*INSTRUCTIONS TO FOLLOW:* Rewrite the text of the entries below with every instance of "Closed" replaced by "Shut", leaving everything else unchanged. Omit the pictures from your answer.

(SUPPLIED INFORMATION Opens)

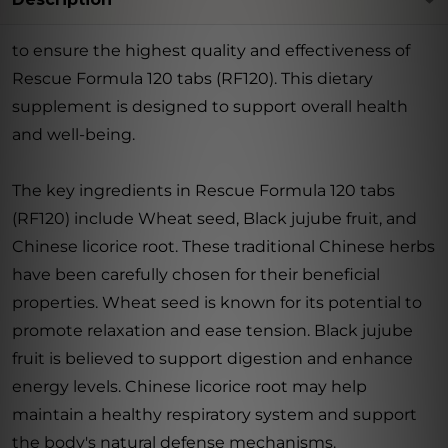
to ensure the highest quality and effectiveness of
Rescue Formula 120 tabs (RF120). This dietary
supplement is designed to support overall health
and well-being.
The key ingredients in Rescue Formula 120 tabs
(RF120) include Wheat seed, Black jujube fruit, and
Chinese licorice root. These traditional Chinese herbs
have been carefully chosen for their beneficial
properties. Wheat seed is known for its potential to
promote relaxation and ease tension. Black jujube
fruit is believed to support digestion and enhance
energy levels. Chinese licorice root may help
maintain a healthy respiratory system and support
the body's natural defense mechanisms.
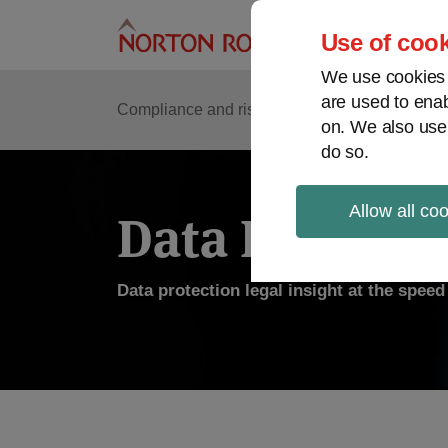
Skip
to
Use of cook
content
We use cookies a
are used to enab
Compliance and risk management
Regulato
on. We also use
do so.
Allow all co
Data Protecti
Data protection legal insight at the spee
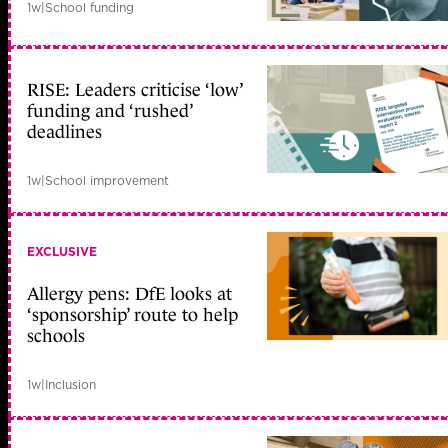
1w
|
School funding
RISE: Leaders criticise ‘low’
funding and ‘rushed’
deadlines
1w
|
School improvement
EXCLUSIVE
Allergy pens: DfE looks at
‘sponsorship’ route to help
schools
1w
|
Inclusion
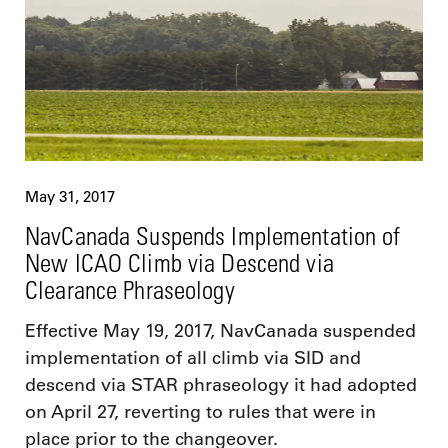
May 31, 2017
NavCanada Suspends Implementation of
New ICAO Climb via Descend via
Clearance Phraseology
Effective May 19, 2017, NavCanada suspended
implementation of all climb via SID and
descend via STAR phraseology it had adopted
on April 27, reverting to rules that were in
place prior to the changeover.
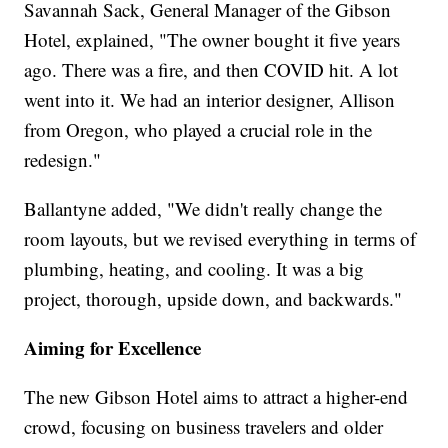
Savannah Sack, General Manager of the Gibson
Hotel, explained, "The owner bought it five years
ago. There was a fire, and then COVID hit. A lot
went into it. We had an interior designer, Allison
from Oregon, who played a crucial role in the
redesign."
Ballantyne added, "We didn't really change the
room layouts, but we revised everything in terms of
plumbing, heating, and cooling. It was a big
project, thorough, upside down, and backwards."
Aiming for Excellence
The new Gibson Hotel aims to attract a higher-end
crowd, focusing on business travelers and older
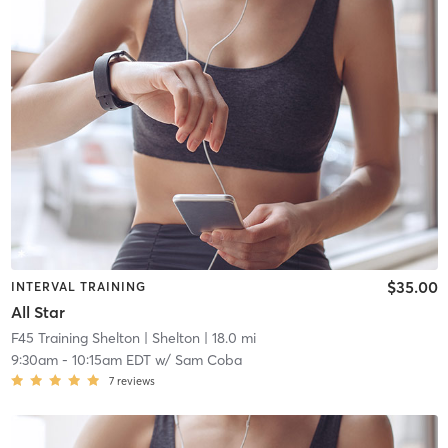
$35.00
INTERVAL TRAINING
All Star
F45 Training Shelton
| Shelton
| 18.0 mi
9:30am
-
10:15am EDT
w/
Sam Coba
7
reviews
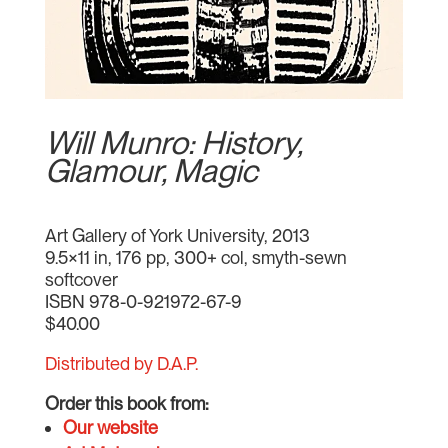
Will Munro: History,
Glamour, Magic
Art Gallery of York University, 2013
9.5×11 in, 176 pp, 300+ col, smyth-sewn
softcover
ISBN 978-0-921972-67-9
$40.00
Distributed by D.A.P.
Order this book from:
Our website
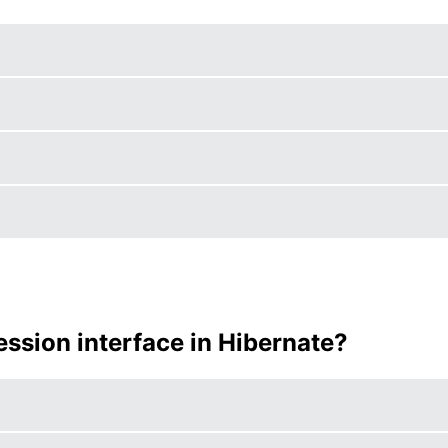
ession interface in Hibernate?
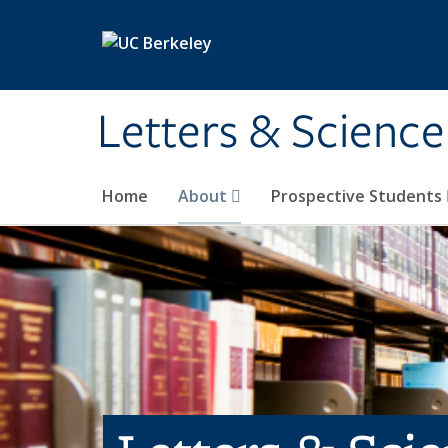
Skip to main content
Letters & Science
Home
About
Prospective Students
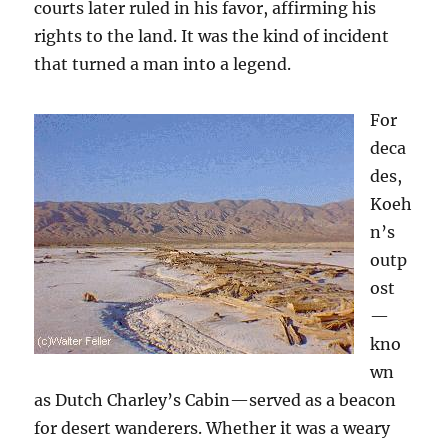
courts later ruled in his favor, affirming his
rights to the land. It was the kind of incident
that turned a man into a legend.
For
deca
des,
Koeh
n’s
outp
ost
—
kno
wn
as Dutch Charley’s Cabin—served as a beacon
for desert wanderers. Whether it was a weary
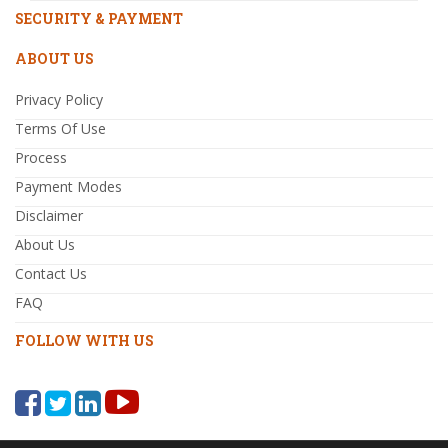
SECURITY & PAYMENT
ABOUT US
Privacy Policy
Terms Of Use
Process
Payment Modes
Disclaimer
About Us
Contact Us
FAQ
FOLLOW WITH US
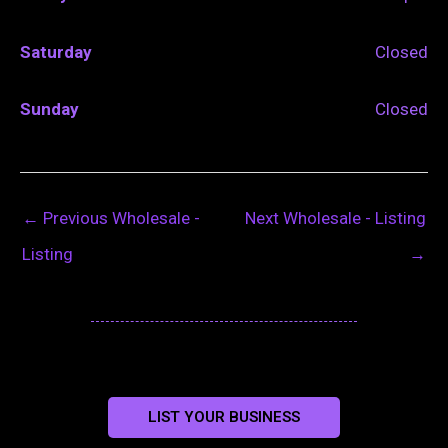
Saturday
Closed
Sunday
Closed
←
Previous Wholesale -
Next Wholesale - Listing
Listing
→
LIST YOUR BUSINESS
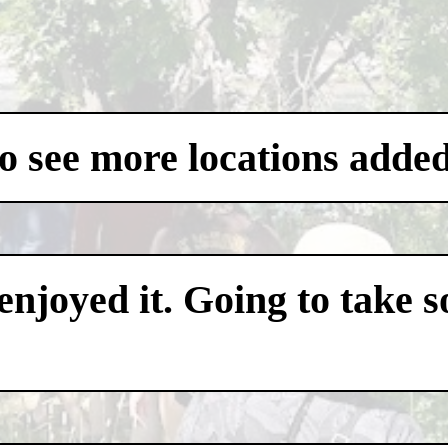
to see more locations added
 enjoyed it. Going to take 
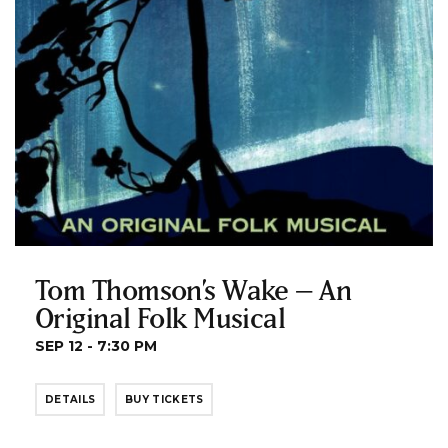
Tom Thomson’s Wake – An
Original Folk Musical
SEP 12 - 7:30 PM
DETAILS
BUY TICKETS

(SUPPLIED INFORMATION Closes)

*TASK RESULT:*
to ensure the highest quality and effectiveness of
Rescue Formula 120 tabs (RF120). This dietary
supplement is designed to support overall health
and well-being.
The key ingredients in Rescue Formula 120 tabs
(RF120) include Wheat seed, Black jujube fruit, and
Chinese licorice root. These traditional Chinese herbs
have been carefully chosen for their beneficial
properties. Wheat seed is known for its potential to
promote relaxation and ease tension. Black jujube
fruit is believed to support digestion and enhance
energy levels. Chinese licorice root may help
maintain a healthy respiratory system and support
the body's natural defense mechanisms.
Skip
to
Use of cook
content
We use cookies a
are used to enab
Compliance and risk management
Regulato
on. We also use
do so.
Allow all co
Data Protecti
Data protection legal insight at the spee
1w
|
School funding
RISE: Leaders criticise ‘low’
funding and ‘rushed’
deadlines
1w
|
School improvement
EXCLUSIVE
Allergy pens: DfE looks at
‘sponsorship’ route to help
schools
1w
|
Inclusion
May 31, 2017
NavCanada Suspends Implementation of
New ICAO Climb via Descend via
Clearance Phraseology
Effective May 19, 2017, NavCanada suspended
implementation of all climb via SID and
descend via STAR phraseology it had adopted
on April 27, reverting to rules that were in
place prior to the changeover.
Savannah Sack, General Manager of the Gibson
Hotel, explained, "The owner bought it five years
ago. There was a fire, and then COVID hit. A lot
went into it. We had an interior designer, Allison
from Oregon, who played a crucial role in the
redesign."
Ballantyne added, "We didn't really change the
room layouts, but we revised everything in terms of
plumbing, heating, and cooling. It was a big
project, thorough, upside down, and backwards."
Aiming for Excellence
The new Gibson Hotel aims to attract a higher-end
crowd, focusing on business travelers and older
$35.00
INTERVAL TRAINING
All Star
F45 Training Shelton
| Shelton
| 18.0 mi
9:30am
-
10:15am EDT
w/
Sam Coba
7
reviews
Will Munro: History,
Glamour, Magic
Art Gallery of York University, 2013
9.5×11 in, 176 pp, 300+ col, smyth-sewn
softcover
ISBN 978-0-921972-67-9
$40.00
Distributed by D.A.P.
Order this book from:
Our website
ession interface in Hibernate?
Skip to main content
Letters & Science
Home
About
Prospective Students
courts later ruled in his favor, affirming his
rights to the land. It was the kind of incident
that turned a man into a legend.
For
deca
des,
Koeh
n’s
outp
ost
—
kno
wn
as Dutch Charley’s Cabin—served as a beacon
for desert wanderers. Whether it was a weary
SECURITY & PAYMENT
ABOUT US
Privacy Policy
Terms Of Use
Process
Payment Modes
Disclaimer
About Us
Contact Us
FAQ
FOLLOW WITH US
Saturday
Shut
Sunday
Shut
←
Previous Wholesale -
Next Wholesale - Listing
Listing
→
LIST YOUR BUSINESS
to see more locations added
 enjoyed it. Going to take 
Tom Thomson’s Wake – An
Original Folk Musical
SEP 12 - 7:30 PM
DETAILS
BUY TICKETS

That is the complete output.